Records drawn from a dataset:
⁂

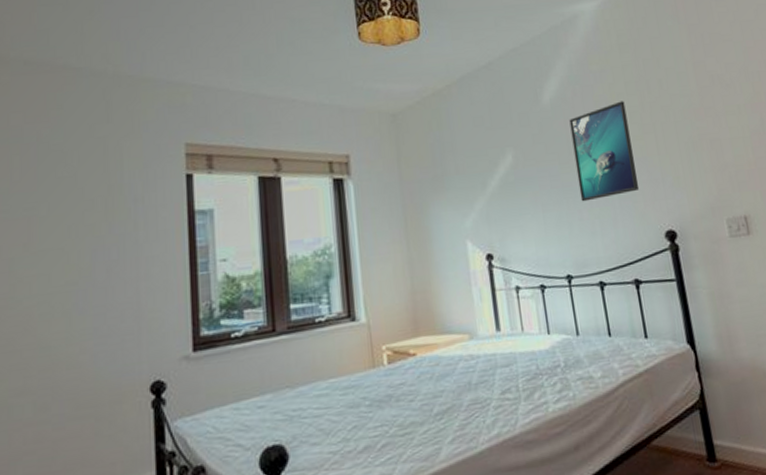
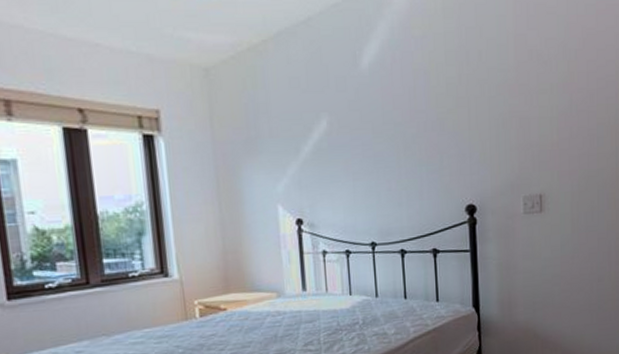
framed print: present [569,101,640,202] -> none [386,71,447,173]

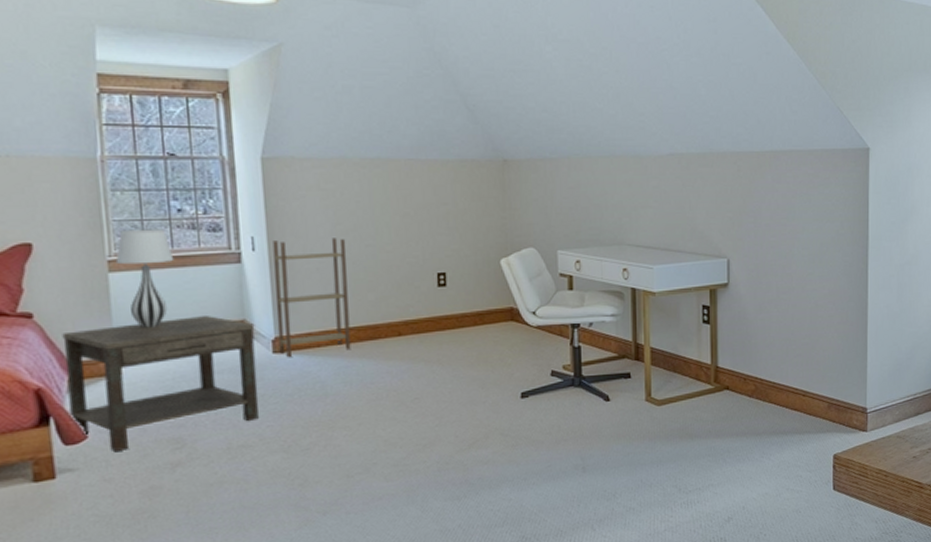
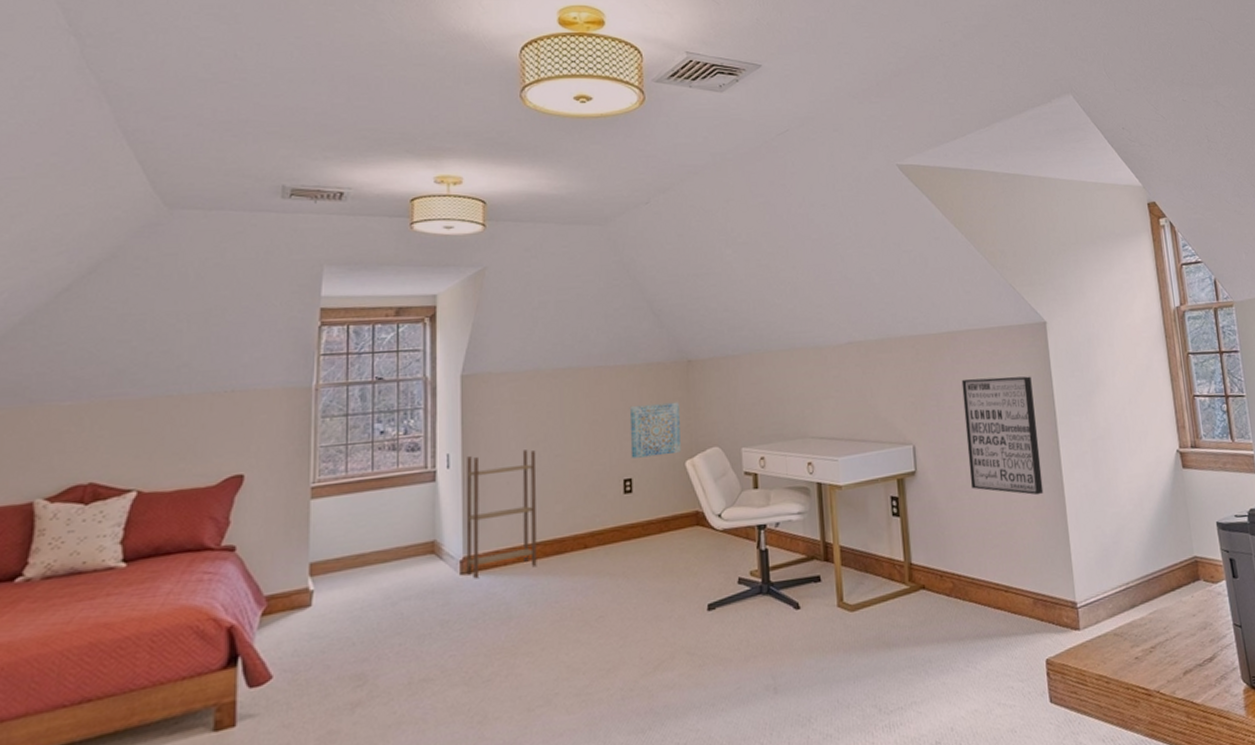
side table: present [62,316,259,453] -> none [259,538,444,694]
table lamp: present [115,229,174,328] -> none [318,451,373,555]
wall art: none [442,200,496,253] -> present [629,401,681,459]
wall art: none [780,198,849,313] -> present [961,376,1044,496]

⁂

### Work instruction
Give the data again exactly as it stands, apart from the pictures.

### Task output
framed print: present [569,101,640,202] -> none [386,71,447,173]

side table: present [62,316,259,453] -> none [259,538,444,694]
table lamp: present [115,229,174,328] -> none [318,451,373,555]
wall art: none [442,200,496,253] -> present [629,401,681,459]
wall art: none [780,198,849,313] -> present [961,376,1044,496]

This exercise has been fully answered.